▶ [文档段落]
==============================
盘基网柄菌allC的克隆、表达和多克隆抗体的制备

华东师范大学学报(自然科学版) ›› 2010, Vol. 2010 ›› Issue (4): 77-84.

盘基网柄菌allC的克隆、表达和多克隆抗体的制备

陈能星, 魏晓静, 刘伟, 侯连生

华东师范大学生命科学学院，上海 200062

收稿日期:2009-03-01 修回日期:2009-07-01 出版日期:2010-07-25 发布日期:2010-07-25
通讯作者: 侯连生

Clone, expression of allantoicase gene from Dictyostelium disc-oideum and preparation of polyclonal antibody against ALC

CHEN Neng-xing, WEI Xiao-jing, LIU Wei, HOU Lian-sheng

School of Life Science, East China Normal University, Shanghai 200062, China

Received:2009-03-01 Revised:2009-07-01 Online:2010-07-25 Published:2010-07-25
Contact: HOU Lian-sheng

摘要/Abstract

摘要： 运用RT-PCR技术从盘基网柄菌(Dictyostelium discoideum)总mRNA中克隆到了尿囊酸酶基因(allC)，该基因编码区开放读框长1 100 bp,编码的蛋白约42 kD.由于是在野生型和突变型细胞中差异表达的片段，表明该基因在盘基网柄菌多细胞发育中起到重要作用,因此将allC克隆入融合表达载体pET-32a(+) ,在大肠杆菌E.coliBL21(DE3) 中进行诱导表达带有6个组氨酸标签的尿囊酸酶(ALC)融合蛋白,经镍柱亲和层析，获得了电泳纯蛋白.用纯化的融合蛋白免疫新西兰大白兔，制备多克隆抗体.ELISA 测得制备的抗ALC蛋白的多克隆抗体的效价可达1∶64 000，Western Blotting检测证明该抗体有较强的针对ALC蛋白的专一性.这些数据表明重组质粒表达的ALC融合蛋白具有良好的抗原性,制备ALC的多克隆抗体有良好特异性和效价,能够满足针对ALC免疫印迹和细胞内定位检测等实验要求,为深入研究ALC蛋白在盘基网柄菌多细胞发育的功能作用提供了有力工具.
==============================
▶ [数据记录]
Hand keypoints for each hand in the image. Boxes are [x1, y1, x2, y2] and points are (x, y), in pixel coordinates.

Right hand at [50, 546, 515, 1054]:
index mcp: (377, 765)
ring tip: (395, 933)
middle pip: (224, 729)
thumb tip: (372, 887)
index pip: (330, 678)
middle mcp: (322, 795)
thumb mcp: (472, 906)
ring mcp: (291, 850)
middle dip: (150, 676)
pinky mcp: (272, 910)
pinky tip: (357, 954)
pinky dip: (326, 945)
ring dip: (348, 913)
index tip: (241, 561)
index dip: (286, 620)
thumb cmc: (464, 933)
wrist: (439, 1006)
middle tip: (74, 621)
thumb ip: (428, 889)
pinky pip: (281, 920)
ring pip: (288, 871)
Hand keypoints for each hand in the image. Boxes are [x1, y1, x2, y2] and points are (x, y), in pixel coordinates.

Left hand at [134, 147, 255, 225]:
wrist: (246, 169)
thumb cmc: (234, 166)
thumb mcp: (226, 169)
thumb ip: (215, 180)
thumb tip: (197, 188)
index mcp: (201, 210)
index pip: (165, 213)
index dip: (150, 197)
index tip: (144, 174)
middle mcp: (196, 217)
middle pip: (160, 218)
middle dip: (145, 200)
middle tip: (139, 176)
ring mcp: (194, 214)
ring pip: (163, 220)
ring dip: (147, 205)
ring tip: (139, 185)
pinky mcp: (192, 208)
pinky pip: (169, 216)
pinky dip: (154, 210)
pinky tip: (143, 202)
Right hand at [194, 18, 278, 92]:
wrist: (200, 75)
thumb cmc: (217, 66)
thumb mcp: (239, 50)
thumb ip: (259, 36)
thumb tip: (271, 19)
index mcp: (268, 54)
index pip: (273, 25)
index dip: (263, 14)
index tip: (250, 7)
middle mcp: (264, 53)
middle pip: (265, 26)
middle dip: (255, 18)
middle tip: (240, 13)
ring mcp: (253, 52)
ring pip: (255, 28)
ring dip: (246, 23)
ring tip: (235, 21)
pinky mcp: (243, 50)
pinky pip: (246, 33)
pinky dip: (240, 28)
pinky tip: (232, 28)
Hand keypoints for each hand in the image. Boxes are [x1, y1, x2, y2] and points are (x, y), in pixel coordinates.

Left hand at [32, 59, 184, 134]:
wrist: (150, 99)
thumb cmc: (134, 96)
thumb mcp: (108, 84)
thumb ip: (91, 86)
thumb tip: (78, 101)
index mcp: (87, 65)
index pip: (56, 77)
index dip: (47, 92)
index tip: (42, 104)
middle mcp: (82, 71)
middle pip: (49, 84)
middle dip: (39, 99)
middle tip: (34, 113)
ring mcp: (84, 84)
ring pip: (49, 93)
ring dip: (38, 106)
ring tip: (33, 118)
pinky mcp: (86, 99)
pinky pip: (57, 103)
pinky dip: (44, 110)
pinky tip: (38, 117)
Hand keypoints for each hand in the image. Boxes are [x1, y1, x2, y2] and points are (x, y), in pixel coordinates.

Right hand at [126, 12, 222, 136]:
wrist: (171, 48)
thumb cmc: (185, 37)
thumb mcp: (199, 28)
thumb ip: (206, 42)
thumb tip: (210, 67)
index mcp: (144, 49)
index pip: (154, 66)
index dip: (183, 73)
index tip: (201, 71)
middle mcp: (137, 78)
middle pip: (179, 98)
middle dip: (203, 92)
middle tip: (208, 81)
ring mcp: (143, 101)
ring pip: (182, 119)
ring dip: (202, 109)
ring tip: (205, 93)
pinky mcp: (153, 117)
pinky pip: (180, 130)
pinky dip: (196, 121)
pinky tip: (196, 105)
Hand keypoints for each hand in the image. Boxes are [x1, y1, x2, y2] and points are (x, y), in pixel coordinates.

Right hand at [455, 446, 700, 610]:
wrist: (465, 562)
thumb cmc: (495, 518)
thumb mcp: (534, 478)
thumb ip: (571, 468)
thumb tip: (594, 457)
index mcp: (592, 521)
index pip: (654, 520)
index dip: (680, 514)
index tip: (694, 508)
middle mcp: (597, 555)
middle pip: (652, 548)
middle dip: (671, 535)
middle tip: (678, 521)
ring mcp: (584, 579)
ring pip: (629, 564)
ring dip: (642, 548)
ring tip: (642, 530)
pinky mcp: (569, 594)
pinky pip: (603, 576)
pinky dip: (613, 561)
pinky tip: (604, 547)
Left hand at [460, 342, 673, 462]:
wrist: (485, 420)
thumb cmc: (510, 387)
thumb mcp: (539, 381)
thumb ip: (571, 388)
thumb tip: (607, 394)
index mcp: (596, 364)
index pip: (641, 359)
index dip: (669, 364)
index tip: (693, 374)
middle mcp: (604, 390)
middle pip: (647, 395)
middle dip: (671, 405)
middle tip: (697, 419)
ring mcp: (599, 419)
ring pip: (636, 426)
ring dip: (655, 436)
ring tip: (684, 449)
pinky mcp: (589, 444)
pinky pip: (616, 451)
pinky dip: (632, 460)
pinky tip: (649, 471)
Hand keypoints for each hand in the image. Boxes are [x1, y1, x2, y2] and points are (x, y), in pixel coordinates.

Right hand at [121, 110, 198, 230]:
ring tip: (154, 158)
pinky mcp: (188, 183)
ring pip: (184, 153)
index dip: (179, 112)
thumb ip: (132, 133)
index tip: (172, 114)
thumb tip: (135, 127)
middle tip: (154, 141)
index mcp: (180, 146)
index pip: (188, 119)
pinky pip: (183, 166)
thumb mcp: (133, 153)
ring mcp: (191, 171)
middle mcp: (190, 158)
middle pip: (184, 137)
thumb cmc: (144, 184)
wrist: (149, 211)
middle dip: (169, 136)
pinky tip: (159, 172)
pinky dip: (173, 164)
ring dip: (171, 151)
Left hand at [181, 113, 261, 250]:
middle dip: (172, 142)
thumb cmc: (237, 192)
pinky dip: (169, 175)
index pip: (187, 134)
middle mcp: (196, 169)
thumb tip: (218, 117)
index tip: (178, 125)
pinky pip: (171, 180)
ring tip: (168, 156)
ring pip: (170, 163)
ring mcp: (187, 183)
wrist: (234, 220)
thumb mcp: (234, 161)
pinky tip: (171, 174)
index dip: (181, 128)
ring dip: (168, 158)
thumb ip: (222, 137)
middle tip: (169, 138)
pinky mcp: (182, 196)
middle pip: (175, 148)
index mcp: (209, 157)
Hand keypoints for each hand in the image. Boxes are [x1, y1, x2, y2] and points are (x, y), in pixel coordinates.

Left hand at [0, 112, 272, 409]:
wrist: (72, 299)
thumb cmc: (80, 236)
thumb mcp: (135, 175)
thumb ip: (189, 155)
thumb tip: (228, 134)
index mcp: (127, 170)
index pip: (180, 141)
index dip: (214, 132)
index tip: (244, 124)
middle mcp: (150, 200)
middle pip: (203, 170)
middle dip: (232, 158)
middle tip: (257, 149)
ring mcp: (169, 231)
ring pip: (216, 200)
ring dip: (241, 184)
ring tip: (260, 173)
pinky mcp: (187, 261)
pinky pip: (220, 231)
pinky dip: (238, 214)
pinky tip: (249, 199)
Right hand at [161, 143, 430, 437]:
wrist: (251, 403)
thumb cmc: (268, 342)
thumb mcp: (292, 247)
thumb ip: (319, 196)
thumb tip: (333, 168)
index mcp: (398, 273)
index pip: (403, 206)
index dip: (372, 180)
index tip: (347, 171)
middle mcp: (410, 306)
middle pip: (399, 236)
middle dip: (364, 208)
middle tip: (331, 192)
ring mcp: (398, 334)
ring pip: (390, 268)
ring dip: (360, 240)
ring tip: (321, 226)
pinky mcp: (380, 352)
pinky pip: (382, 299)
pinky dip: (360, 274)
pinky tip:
==============================
▶ [练习任务] 请将关于盘基网柄菌allC的文本完整逐字重录一遍，不作任何增删或改动。 作答时仅以关于盘基网柄菌allC的文本为依据，不得参考其他资料。

▶ [书面作答]
盘基网柄菌allC的克隆、表达和多克隆抗体的制备

华东师范大学学报(自然科学版) ›› 2010, Vol. 2010 ›› Issue (4): 77-84.

盘基网柄菌allC的克隆、表达和多克隆抗体的制备

陈能星, 魏晓静, 刘伟, 侯连生

华东师范大学生命科学学院，上海 200062

收稿日期:2009-03-01 修回日期:2009-07-01 出版日期:2010-07-25 发布日期:2010-07-25
通讯作者: 侯连生

Clone, expression of allantoicase gene from Dictyostelium disc-oideum and preparation of polyclonal antibody against ALC

CHEN Neng-xing, WEI Xiao-jing, LIU Wei, HOU Lian-sheng

School of Life Science, East China Normal University, Shanghai 200062, China

Received:2009-03-01 Revised:2009-07-01 Online:2010-07-25 Published:2010-07-25
Contact: HOU Lian-sheng

摘要/Abstract

摘要： 运用RT-PCR技术从盘基网柄菌(Dictyostelium discoideum)总mRNA中克隆到了尿囊酸酶基因(allC)，该基因编码区开放读框长1 100 bp,编码的蛋白约42 kD.由于是在野生型和突变型细胞中差异表达的片段，表明该基因在盘基网柄菌多细胞发育中起到重要作用,因此将allC克隆入融合表达载体pET-32a(+) ,在大肠杆菌E.coliBL21(DE3) 中进行诱导表达带有6个组氨酸标签的尿囊酸酶(ALC)融合蛋白,经镍柱亲和层析，获得了电泳纯蛋白.用纯化的融合蛋白免疫新西兰大白兔，制备多克隆抗体.ELISA 测得制备的抗ALC蛋白的多克隆抗体的效价可达1∶64 000，Western Blotting检测证明该抗体有较强的针对ALC蛋白的专一性.这些数据表明重组质粒表达的ALC融合蛋白具有良好的抗原性,制备ALC的多克隆抗体有良好特异性和效价,能够满足针对ALC免疫印迹和细胞内定位检测等实验要求,为深入研究ALC蛋白在盘基网柄菌多细胞发育的功能作用提供了有力工具.